Start of Entries shown

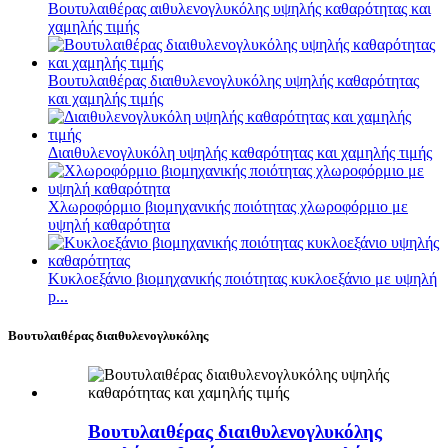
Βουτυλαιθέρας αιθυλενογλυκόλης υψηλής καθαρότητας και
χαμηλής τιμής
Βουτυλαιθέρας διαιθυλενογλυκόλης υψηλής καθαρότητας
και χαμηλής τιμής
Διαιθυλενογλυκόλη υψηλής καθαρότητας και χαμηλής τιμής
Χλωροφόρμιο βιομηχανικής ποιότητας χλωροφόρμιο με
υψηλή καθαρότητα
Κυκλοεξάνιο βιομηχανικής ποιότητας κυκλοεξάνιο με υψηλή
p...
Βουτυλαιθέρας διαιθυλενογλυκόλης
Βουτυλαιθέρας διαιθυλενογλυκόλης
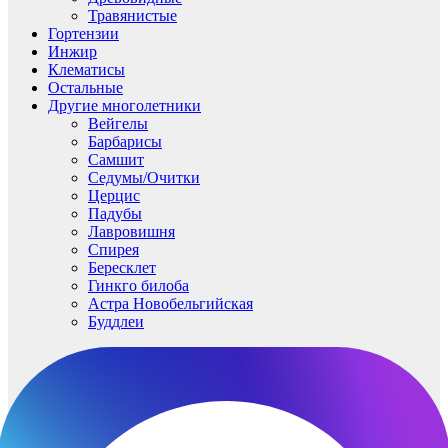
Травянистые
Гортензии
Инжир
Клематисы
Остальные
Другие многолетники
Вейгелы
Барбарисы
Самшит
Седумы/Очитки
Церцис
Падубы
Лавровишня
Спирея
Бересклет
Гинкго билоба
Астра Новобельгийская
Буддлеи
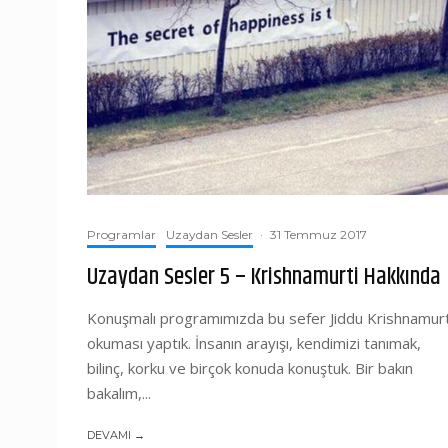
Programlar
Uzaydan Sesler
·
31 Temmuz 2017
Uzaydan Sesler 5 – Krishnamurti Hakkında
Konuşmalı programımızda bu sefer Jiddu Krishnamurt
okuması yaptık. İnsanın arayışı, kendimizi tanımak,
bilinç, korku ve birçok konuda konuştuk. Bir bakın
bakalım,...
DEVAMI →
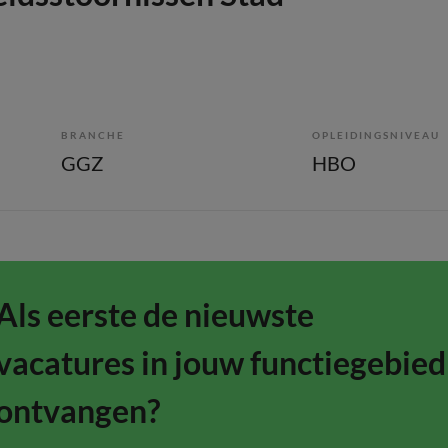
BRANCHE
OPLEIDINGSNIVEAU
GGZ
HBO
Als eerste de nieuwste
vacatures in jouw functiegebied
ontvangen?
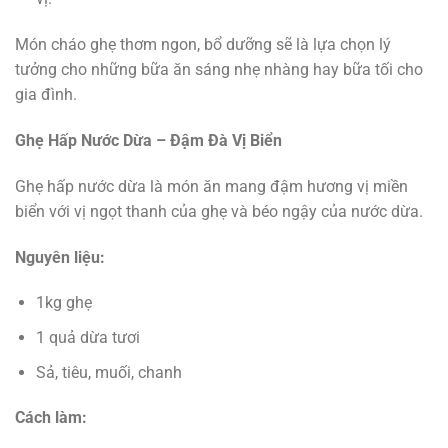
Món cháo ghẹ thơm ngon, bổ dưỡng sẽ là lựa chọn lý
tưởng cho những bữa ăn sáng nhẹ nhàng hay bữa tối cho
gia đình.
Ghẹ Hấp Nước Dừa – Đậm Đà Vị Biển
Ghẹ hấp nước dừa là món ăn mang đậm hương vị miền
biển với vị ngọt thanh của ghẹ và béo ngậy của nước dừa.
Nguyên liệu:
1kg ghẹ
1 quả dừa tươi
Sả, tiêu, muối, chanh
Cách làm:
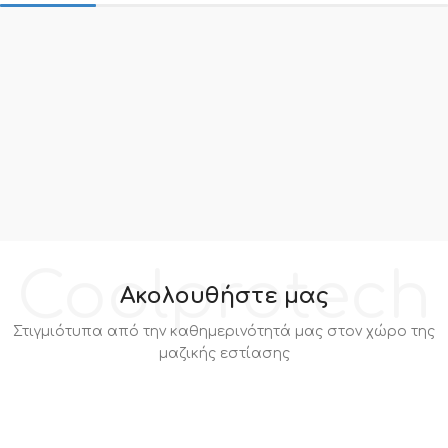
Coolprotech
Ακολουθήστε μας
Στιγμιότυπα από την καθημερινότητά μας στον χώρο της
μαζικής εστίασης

End of Entries shown
Start of Entries shown

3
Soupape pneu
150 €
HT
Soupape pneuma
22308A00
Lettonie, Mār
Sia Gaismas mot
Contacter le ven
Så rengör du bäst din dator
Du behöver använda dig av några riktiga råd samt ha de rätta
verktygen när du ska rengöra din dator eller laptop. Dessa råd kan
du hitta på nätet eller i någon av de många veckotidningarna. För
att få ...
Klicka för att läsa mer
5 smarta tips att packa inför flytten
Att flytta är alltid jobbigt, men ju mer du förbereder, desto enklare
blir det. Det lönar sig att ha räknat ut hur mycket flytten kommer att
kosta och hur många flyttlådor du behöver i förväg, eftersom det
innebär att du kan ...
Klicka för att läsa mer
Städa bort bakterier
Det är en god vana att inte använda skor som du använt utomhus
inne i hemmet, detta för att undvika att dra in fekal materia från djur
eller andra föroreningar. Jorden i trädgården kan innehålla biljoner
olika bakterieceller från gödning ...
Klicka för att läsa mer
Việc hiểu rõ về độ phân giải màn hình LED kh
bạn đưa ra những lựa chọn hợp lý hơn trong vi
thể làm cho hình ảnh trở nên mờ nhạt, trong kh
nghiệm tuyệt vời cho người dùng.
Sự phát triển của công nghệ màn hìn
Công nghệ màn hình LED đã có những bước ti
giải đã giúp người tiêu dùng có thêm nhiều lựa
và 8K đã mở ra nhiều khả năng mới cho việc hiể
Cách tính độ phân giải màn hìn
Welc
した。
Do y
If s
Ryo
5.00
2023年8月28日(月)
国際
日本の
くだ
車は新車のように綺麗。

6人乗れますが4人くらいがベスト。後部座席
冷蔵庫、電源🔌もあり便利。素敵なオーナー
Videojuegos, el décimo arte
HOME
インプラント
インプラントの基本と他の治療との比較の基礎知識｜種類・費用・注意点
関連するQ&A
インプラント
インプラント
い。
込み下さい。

End of Entries shown

* _Work task_: Look through the data above and report every line in which "Βουτυλαιθέρας" appears.

* _Expected answer_:
Βουτυλαιθέρας αιθυλενογλυκόλης υψηλής καθαρότητας και
Βουτυλαιθέρας διαιθυλενογλυκόλης υψηλής καθαρότητας
Βουτυλαιθέρας διαιθυλενογλυκόλης
Βουτυλαιθέρας διαιθυλενογλυκόλης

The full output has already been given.